Dataset entries:
•••••

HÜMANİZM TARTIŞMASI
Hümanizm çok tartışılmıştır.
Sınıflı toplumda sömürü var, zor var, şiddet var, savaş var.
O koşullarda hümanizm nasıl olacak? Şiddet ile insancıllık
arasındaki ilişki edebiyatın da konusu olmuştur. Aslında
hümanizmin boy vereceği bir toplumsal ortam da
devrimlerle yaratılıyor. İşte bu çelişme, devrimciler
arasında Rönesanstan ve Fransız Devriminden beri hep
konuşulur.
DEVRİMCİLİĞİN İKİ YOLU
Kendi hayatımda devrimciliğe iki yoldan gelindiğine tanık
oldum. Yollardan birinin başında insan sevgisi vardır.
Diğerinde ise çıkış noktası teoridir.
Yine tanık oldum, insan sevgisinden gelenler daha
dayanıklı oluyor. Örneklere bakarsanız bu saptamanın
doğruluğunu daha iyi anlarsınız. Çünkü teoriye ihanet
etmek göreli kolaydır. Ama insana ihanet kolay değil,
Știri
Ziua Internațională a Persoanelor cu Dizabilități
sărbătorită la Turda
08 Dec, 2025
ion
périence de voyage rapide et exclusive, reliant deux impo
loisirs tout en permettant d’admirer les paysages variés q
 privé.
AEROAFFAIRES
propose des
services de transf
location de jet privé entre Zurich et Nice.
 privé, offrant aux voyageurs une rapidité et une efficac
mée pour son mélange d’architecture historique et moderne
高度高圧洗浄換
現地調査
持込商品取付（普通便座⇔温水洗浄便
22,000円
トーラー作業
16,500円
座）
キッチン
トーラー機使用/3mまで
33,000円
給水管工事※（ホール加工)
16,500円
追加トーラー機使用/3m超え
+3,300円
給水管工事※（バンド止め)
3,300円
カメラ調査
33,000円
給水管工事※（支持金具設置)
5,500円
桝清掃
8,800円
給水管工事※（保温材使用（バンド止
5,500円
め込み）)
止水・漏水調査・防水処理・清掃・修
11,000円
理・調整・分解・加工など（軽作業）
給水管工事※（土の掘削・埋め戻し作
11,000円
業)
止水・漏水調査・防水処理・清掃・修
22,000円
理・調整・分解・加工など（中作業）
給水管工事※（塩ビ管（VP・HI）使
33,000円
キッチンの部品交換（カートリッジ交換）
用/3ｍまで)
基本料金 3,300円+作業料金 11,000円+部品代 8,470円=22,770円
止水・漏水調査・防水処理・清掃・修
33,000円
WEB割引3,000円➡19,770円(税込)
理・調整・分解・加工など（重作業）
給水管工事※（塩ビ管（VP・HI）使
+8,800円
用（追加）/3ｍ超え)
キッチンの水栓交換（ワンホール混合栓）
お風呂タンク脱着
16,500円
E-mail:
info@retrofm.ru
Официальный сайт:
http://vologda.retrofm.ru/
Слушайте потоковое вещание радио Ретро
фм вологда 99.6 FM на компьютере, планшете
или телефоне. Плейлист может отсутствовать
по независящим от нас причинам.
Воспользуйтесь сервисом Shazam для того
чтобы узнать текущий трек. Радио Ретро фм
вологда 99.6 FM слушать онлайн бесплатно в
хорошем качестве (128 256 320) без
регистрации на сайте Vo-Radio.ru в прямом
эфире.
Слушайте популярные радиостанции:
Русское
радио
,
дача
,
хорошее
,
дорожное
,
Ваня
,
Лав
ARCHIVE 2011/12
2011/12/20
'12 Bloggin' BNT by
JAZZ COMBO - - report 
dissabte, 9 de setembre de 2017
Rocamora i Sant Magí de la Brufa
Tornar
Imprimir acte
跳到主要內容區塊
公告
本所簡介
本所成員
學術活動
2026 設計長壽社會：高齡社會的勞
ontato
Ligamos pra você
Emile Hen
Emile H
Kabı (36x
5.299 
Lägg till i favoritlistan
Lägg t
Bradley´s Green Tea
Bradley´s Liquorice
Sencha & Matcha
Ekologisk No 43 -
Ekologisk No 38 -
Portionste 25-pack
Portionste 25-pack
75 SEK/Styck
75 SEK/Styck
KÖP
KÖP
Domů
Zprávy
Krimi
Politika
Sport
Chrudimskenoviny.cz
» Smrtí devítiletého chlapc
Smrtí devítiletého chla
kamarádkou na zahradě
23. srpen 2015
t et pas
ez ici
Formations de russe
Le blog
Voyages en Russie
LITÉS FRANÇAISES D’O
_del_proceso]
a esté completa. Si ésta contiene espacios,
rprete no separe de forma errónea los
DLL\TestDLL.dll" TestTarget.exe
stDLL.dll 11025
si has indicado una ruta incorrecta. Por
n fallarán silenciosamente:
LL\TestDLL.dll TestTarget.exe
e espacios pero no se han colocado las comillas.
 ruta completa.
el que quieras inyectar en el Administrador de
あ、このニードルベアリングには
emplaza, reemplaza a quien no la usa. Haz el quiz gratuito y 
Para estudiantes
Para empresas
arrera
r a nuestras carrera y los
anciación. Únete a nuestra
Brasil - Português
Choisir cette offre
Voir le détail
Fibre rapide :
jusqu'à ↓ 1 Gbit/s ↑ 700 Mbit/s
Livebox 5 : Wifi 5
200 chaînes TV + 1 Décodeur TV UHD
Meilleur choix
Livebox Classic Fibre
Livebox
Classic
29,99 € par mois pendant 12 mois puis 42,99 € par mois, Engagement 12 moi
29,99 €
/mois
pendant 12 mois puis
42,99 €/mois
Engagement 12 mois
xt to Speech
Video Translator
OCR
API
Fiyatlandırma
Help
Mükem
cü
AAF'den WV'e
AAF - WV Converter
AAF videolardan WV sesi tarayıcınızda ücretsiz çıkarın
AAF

•••••

THE PROBLEM →
Retype the records above exactly.

WRITTEN ANSWER →
HÜMANİZM TARTIŞMASI
Hümanizm çok tartışılmıştır.
Sınıflı toplumda sömürü var, zor var, şiddet var, savaş var.
O koşullarda hümanizm nasıl olacak? Şiddet ile insancıllık
arasındaki ilişki edebiyatın da konusu olmuştur. Aslında
hümanizmin boy vereceği bir toplumsal ortam da
devrimlerle yaratılıyor. İşte bu çelişme, devrimciler
arasında Rönesanstan ve Fransız Devriminden beri hep
konuşulur.
DEVRİMCİLİĞİN İKİ YOLU
Kendi hayatımda devrimciliğe iki yoldan gelindiğine tanık
oldum. Yollardan birinin başında insan sevgisi vardır.
Diğerinde ise çıkış noktası teoridir.
Yine tanık oldum, insan sevgisinden gelenler daha
dayanıklı oluyor. Örneklere bakarsanız bu saptamanın
doğruluğunu daha iyi anlarsınız. Çünkü teoriye ihanet
etmek göreli kolaydır. Ama insana ihanet kolay değil,
Știri
Ziua Internațională a Persoanelor cu Dizabilități
sărbătorită la Turda
08 Dec, 2025
ion
périence de voyage rapide et exclusive, reliant deux impo
loisirs tout en permettant d’admirer les paysages variés q
 privé.
AEROAFFAIRES
propose des
services de transf
location de jet privé entre Zurich et Nice.
 privé, offrant aux voyageurs une rapidité et une efficac
mée pour son mélange d’architecture historique et moderne
高度高圧洗浄換
現地調査
持込商品取付（普通便座⇔温水洗浄便
22,000円
トーラー作業
16,500円
座）
キッチン
トーラー機使用/3mまで
33,000円
給水管工事※（ホール加工)
16,500円
追加トーラー機使用/3m超え
+3,300円
給水管工事※（バンド止め)
3,300円
カメラ調査
33,000円
給水管工事※（支持金具設置)
5,500円
桝清掃
8,800円
給水管工事※（保温材使用（バンド止
5,500円
め込み）)
止水・漏水調査・防水処理・清掃・修
11,000円
理・調整・分解・加工など（軽作業）
給水管工事※（土の掘削・埋め戻し作
11,000円
業)
止水・漏水調査・防水処理・清掃・修
22,000円
理・調整・分解・加工など（中作業）
給水管工事※（塩ビ管（VP・HI）使
33,000円
キッチンの部品交換（カートリッジ交換）
用/3ｍまで)
基本料金 3,300円+作業料金 11,000円+部品代 8,470円=22,770円
止水・漏水調査・防水処理・清掃・修
33,000円
WEB割引3,000円➡19,770円(税込)
理・調整・分解・加工など（重作業）
給水管工事※（塩ビ管（VP・HI）使
+8,800円
用（追加）/3ｍ超え)
キッチンの水栓交換（ワンホール混合栓）
お風呂タンク脱着
16,500円
E-mail:
info@retrofm.ru
Официальный сайт:
http://vologda.retrofm.ru/
Слушайте потоковое вещание радио Ретро
фм вологда 99.6 FM на компьютере, планшете
или телефоне. Плейлист может отсутствовать
по независящим от нас причинам.
Воспользуйтесь сервисом Shazam для того
чтобы узнать текущий трек. Радио Ретро фм
вологда 99.6 FM слушать онлайн бесплатно в
хорошем качестве (128 256 320) без
регистрации на сайте Vo-Radio.ru в прямом
эфире.
Слушайте популярные радиостанции:
Русское
радио
,
дача
,
хорошее
,
дорожное
,
Ваня
,
Лав
ARCHIVE 2011/12
2011/12/20
'12 Bloggin' BNT by
JAZZ COMBO - - report 
dissabte, 9 de setembre de 2017
Rocamora i Sant Magí de la Brufa
Tornar
Imprimir acte
跳到主要內容區塊
公告
本所簡介
本所成員
學術活動
2026 設計長壽社會：高齡社會的勞
ontato
Ligamos pra você
Emile Hen
Emile H
Kabı (36x
5.299 
Lägg till i favoritlistan
Lägg t
Bradley´s Green Tea
Bradley´s Liquorice
Sencha & Matcha
Ekologisk No 43 -
Ekologisk No 38 -
Portionste 25-pack
Portionste 25-pack
75 SEK/Styck
75 SEK/Styck
KÖP
KÖP
Domů
Zprávy
Krimi
Politika
Sport
Chrudimskenoviny.cz
» Smrtí devítiletého chlapc
Smrtí devítiletého chla
kamarádkou na zahradě
23. srpen 2015
t et pas
ez ici
Formations de russe
Le blog
Voyages en Russie
LITÉS FRANÇAISES D’O
_del_proceso]
a esté completa. Si ésta contiene espacios,
rprete no separe de forma errónea los
DLL\TestDLL.dll" TestTarget.exe
stDLL.dll 11025
si has indicado una ruta incorrecta. Por
n fallarán silenciosamente:
LL\TestDLL.dll TestTarget.exe
e espacios pero no se han colocado las comillas.
 ruta completa.
el que quieras inyectar en el Administrador de
あ、このニードルベアリングには
emplaza, reemplaza a quien no la usa. Haz el quiz gratuito y 
Para estudiantes
Para empresas
arrera
r a nuestras carrera y los
anciación. Únete a nuestra
Brasil - Português
Choisir cette offre
Voir le détail
Fibre rapide :
jusqu'à ↓ 1 Gbit/s ↑ 700 Mbit/s
Livebox 5 : Wifi 5
200 chaînes TV + 1 Décodeur TV UHD
Meilleur choix
Livebox Classic Fibre
Livebox
Classic
29,99 € par mois pendant 12 mois puis 42,99 € par mois, Engagement 12 moi
29,99 €
/mois
pendant 12 mois puis
42,99 €/mois
Engagement 12 mois
xt to Speech
Video Translator
OCR
API
Fiyatlandırma
Help
Mükem
cü
AAF'den WV'e
AAF - WV Converter
AAF videolardan WV sesi tarayıcınızda ücretsiz çıkarın
AAF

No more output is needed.